Il campo è silenzioso, la notte senza stelle. Un vento frizzante e profumato di neve percorre il cortile con un suono musicale. La ragazza castana è ancora inginocchiata sulla pavimentazione liscia, ha solamente spostato il peso dalla gamba dolorante, ancora in via di guarigione. Il cappuccio della divisa invernale le oscura completamente il viso ovale dalla pelle perlacea: il suo colorito sano è svanito nell'anno e mezzo su Plane Glacia e la lunga febbre ne ha accentuato il pallore. Vera Reinhart pensa che abbia chiuso gli occhi, entrando in uno stato di leggera meditazione per rimanere immobile. E' incredibile vederla così: la sua forza, la sua determinazione, completamente svanita, ma ciò nonostante, una certa eleganza ancora traspira dalla sua postura. La fiamma è ancora accesa, anche se adesso è sommersa dal terrore che le ha risvegliato.

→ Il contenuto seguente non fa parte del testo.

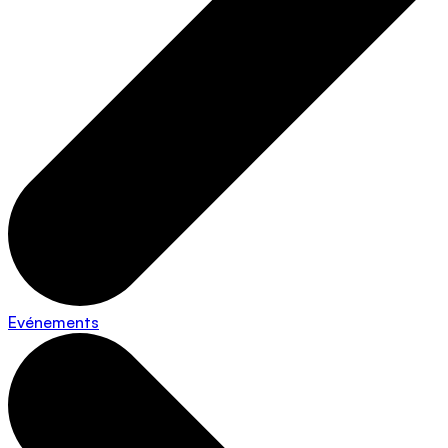
Evénements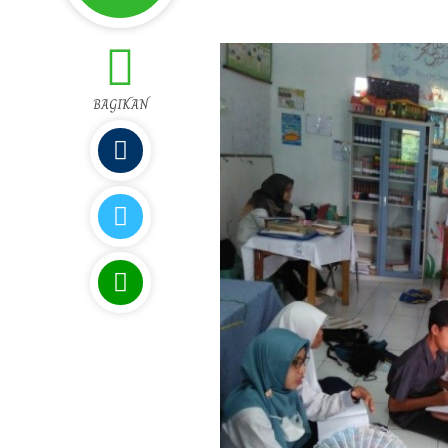
0
BAGIKAN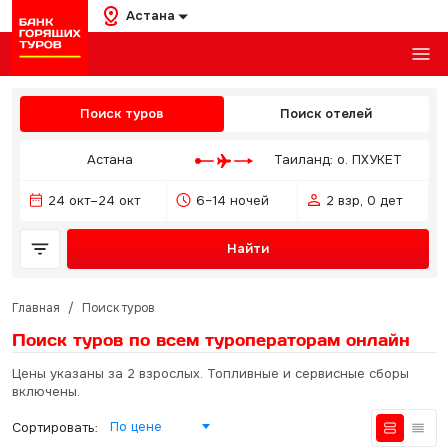
Астана
Поиск туров
Поиск отелей
Астана
Таиланд: о. ПХУКЕТ
24 окт–24 окт
6–14 ночей
2 взр, 0 дет
Найти
Главная
/
Поиск туров
Поиск туров по всем туроператорам
онлайн
Цены указаны за 2 взрослых. Топливные и сервисные сборы
включены.
По цене
Сортировать: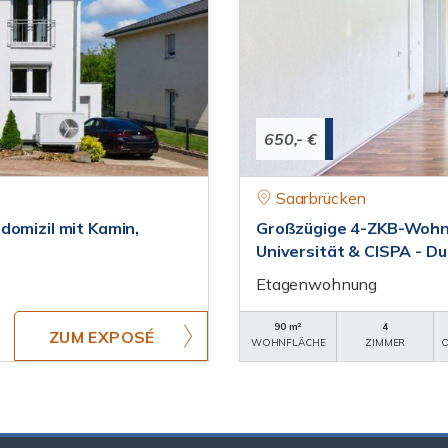
650,- €
Saarbrücken
domizil mit Kamin,
Großzügige 4-ZKB-Wohnu
Universität & CISPA - D
Etagenwohnung
90 m²
4
ZUM EXPOSÉ
WOHNFLÄCHE
ZIMMER
O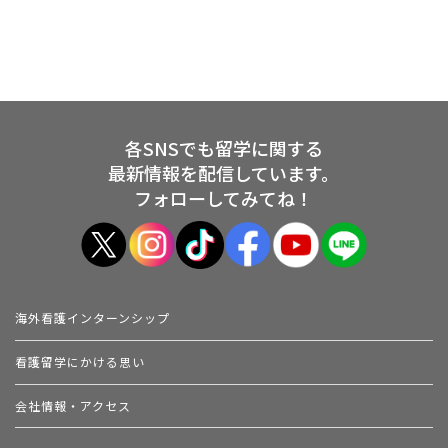
各SNSでも留学に関する
最新情報を配信しています。
フォローしてみてね！
海外看護インターンシップ
看護留学にかける思い
会社情報・アクセス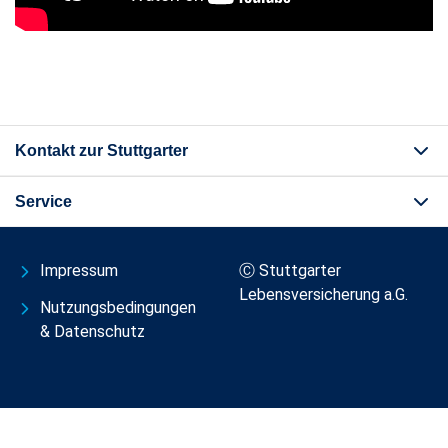
Kontakt zur Stuttgarter
Service
Impressum
Ⓒ Stuttgarter
Lebensversicherung a.G.
Nutzungsbedingungen
& Datenschutz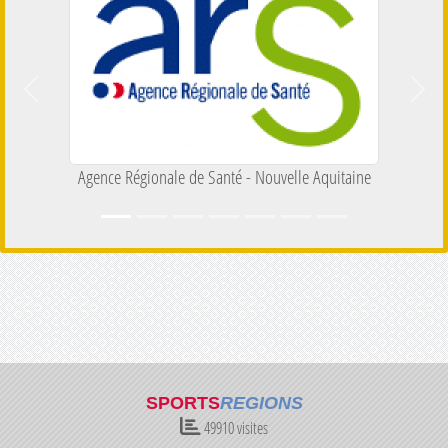
Précedent
Suiva
Agence Régionale de Santé - Nouvelle Aquitaine
SPORTS
REGIONS
49910
visites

Monika Dolfson ha ragione, ora obbedisce ciecamente e non c'è alcuna falsità nel suo comportamento.

Con un cenno garbato le fa sollevare il viso: nello sguardo mite di Madalen è evidente la confusione: non ha motivo di pensare di dover essere ancora punita. E ha ragione.

«D'accordo ragazza, ti sei comportata davvero bene. Da domani, fino a nuovo ordine, lavorerai nelle cucine, al caldo e magari fra un po' non ti si conteranno più le costole» le annuncia mentre le concede di rialzarsi.

La ragazza si solleva, nel suo sguardo lo smarrimento ha fatto posto allo stupore: le cucine sono veramente un premio, solo per le detenute di salute cagionevole e con una condotta irreprensibile.